グローブ探しにバイク用品店に向かう途中。
何だか音がする。ずっと以前の、何かが微振動を続けていて、それから発せられた音に似ているようで、でも、もっと芯のある強い音。
以前の微振動は、結局のところ、前カゴをキャリアに留めているネジのうちの一本が緩んでいたからだった。今度はもっと太い音がする。
と言って、フレームやエンジンに直接絡むような音じゃない・・・・ような気は、するんだけど、メカ音痴だからその六感はあまり信用しない方が良いだろう。
何しろバイクに乗って走っている時、ってのは本当にいろんな音に囲まれている。ただ排気音を撒き散らしている、ってわけじゃない。タイヤが地面を掴む音をはじめとして、エンジンの発する爆発音、排気音、エンジン内のタペット音、チェーンとスプロケットが噛み合う音、振動するフレーム、サスペンション、各部品の軋む音・・・・。
今回は、そういう音の集合の中に、これまで感じなかった音が混じっている。
何だ、一体。
致命傷になるような音ではない、と思いながらも、何が致命傷になるか分からないのが現実世界。大拍子、大雑把な判断で事故を呼んでしまったら、それこそ「注意一秒怪我一生」。二度とバイクに乗れなくなる、なんてのは、やなこった。
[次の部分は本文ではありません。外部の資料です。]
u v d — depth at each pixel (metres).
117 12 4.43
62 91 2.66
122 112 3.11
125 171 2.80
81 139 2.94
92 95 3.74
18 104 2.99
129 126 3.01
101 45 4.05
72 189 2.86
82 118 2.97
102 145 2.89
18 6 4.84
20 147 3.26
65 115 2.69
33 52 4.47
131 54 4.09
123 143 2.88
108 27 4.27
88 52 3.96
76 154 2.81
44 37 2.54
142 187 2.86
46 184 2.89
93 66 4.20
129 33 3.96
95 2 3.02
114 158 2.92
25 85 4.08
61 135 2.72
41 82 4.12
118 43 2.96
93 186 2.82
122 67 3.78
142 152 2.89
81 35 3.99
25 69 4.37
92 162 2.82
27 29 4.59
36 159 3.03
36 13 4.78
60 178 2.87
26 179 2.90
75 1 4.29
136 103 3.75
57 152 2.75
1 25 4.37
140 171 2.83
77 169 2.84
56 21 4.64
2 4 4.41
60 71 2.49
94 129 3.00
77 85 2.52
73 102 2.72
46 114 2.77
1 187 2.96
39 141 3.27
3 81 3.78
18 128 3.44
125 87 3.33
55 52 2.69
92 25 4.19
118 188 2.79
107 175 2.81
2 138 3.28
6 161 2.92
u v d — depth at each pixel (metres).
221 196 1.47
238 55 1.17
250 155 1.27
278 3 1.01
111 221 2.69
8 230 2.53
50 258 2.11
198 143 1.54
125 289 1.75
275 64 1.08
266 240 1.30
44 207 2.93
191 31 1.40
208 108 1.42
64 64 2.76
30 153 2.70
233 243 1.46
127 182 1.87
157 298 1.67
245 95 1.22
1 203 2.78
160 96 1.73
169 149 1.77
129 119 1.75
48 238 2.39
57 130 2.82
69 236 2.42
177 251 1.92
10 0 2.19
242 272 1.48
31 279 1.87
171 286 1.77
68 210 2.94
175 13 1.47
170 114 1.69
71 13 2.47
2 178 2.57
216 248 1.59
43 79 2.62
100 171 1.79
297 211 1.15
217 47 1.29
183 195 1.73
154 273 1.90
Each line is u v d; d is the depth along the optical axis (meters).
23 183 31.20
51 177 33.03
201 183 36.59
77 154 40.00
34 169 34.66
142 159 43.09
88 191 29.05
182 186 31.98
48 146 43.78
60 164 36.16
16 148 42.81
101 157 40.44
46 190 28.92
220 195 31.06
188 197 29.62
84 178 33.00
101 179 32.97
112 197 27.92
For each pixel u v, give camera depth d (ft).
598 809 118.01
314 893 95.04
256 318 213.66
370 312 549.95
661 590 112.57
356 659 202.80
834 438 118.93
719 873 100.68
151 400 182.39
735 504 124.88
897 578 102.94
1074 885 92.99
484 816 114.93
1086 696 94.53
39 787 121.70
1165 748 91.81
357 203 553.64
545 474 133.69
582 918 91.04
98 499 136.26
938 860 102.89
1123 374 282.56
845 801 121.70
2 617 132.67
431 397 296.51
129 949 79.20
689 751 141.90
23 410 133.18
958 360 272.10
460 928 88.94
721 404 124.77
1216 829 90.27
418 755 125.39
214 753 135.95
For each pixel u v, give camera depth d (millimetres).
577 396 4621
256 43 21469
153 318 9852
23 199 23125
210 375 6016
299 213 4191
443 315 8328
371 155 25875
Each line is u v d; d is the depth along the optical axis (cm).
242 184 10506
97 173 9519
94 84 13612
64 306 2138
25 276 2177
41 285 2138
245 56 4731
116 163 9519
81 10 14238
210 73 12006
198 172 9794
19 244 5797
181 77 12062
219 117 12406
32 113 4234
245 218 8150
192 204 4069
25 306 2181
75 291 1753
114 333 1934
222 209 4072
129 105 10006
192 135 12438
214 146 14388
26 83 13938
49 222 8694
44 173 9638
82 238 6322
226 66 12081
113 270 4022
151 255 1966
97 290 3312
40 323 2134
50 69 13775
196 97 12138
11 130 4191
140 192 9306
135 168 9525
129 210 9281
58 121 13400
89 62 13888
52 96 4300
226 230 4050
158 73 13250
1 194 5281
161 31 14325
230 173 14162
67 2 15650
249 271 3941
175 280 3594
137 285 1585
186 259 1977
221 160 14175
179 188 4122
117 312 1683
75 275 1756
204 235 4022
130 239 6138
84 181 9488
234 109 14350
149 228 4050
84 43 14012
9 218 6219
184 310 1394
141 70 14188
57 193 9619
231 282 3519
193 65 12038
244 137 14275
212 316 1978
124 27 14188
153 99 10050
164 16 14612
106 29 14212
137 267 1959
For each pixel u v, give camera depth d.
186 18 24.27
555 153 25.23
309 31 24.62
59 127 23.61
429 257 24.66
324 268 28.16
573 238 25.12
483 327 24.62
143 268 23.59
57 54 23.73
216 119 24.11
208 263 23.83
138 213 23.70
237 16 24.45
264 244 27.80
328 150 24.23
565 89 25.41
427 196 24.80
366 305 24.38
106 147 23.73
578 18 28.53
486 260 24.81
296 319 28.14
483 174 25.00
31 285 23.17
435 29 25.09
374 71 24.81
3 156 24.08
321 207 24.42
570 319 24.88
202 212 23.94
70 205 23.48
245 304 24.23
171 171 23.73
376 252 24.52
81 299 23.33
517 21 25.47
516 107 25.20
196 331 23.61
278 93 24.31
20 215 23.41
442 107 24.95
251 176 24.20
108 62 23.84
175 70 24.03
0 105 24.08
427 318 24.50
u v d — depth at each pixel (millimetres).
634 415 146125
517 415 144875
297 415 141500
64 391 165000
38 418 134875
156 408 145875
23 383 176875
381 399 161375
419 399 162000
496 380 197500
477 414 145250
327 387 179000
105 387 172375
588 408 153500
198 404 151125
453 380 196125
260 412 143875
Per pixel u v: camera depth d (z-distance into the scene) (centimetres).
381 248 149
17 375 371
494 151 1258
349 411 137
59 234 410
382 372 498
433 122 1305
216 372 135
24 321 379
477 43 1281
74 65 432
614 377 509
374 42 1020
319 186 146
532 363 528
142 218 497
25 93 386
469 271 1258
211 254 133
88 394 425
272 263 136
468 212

乗れなくなるどころか、この世ともおさらば、なんてのは絶対に真っ平御免。
じゃ、点検だ!
今回も前カゴ辺りからの音のような気がする。カゴの中の物が跳ねる、にしては規則正しい振動音だ。けど、前のネジの緩みに比べたら、もっと音が低く、周期がやや長い。とにかくどこかのネジだ。
そう思って、走りながら前カゴを抑えてみた。が、音は収まらない。カゴじゃないみたいだ。
取り敢えず、路肩に停めてざっと見たが、どこなのか分からない。
しかし、大体、そんな適当な見方じゃ、見つかるものだって見つからないだろう。
ここはちゃんと腰を据えてかからねば、と思いながら、すぐ目の前の、最初に寄るつもりだったバイク用品店に入る。
店を出て、珍しいことに、それをすぐ思い出し、その場で再度点検にかかる。
前カゴから音がするなら、カゴを留めているネジが緩んでいるわけだが、そのネジは、前回、しっかり締めた。ならば・・・?
カゴを留めるネジではなく、カゴを留めるフロントキャリアを留めるためにフロントフォークのフレームから突き出しているボルトを締め付けるナットが、とんでもなく緩んでいた。
フロントキャリアは左右のフロントフォークに小さなネジで留めてあるからそう簡単に脱落はしないが、一番大事なネジがこれであることは間違いない。
・・・・・、でも、ということは餘部に行った時は既に相当緩んでいた、ということか。
わかって安心したものの、指である程度締めてやれば何とかなると思って手を入れてみるが、余りの狭さに指先で挟むことすらできない。
こんなに緩んでいるのにどうして締めたらいいのか、と考え、これなら、と両手の人差し指で挟んでみる。それで締める。少なくとも、これで走行中にはじけ飛んでしまうおそれはなくなった。
家に帰って、忘れぬうちに、とスパナセットを引っ張り出し、作業にかかる。
このスパナを使って、でさえ隙間が狭くて結構時間がかかった(と言っても数分間)。
ん~、やっぱり、乗車前点検、ってのは大事だな。
勿論、大雑把・大拍子な運転をしたからと言って、事故が起きるとは限らない。
乗車前点検をしたからと言って事故が無くなるわけではない。
ただ、乗車中に不具合が見つかれば、そっちに気を取られるから事故を起こす可能性は、間違いなく高くなる。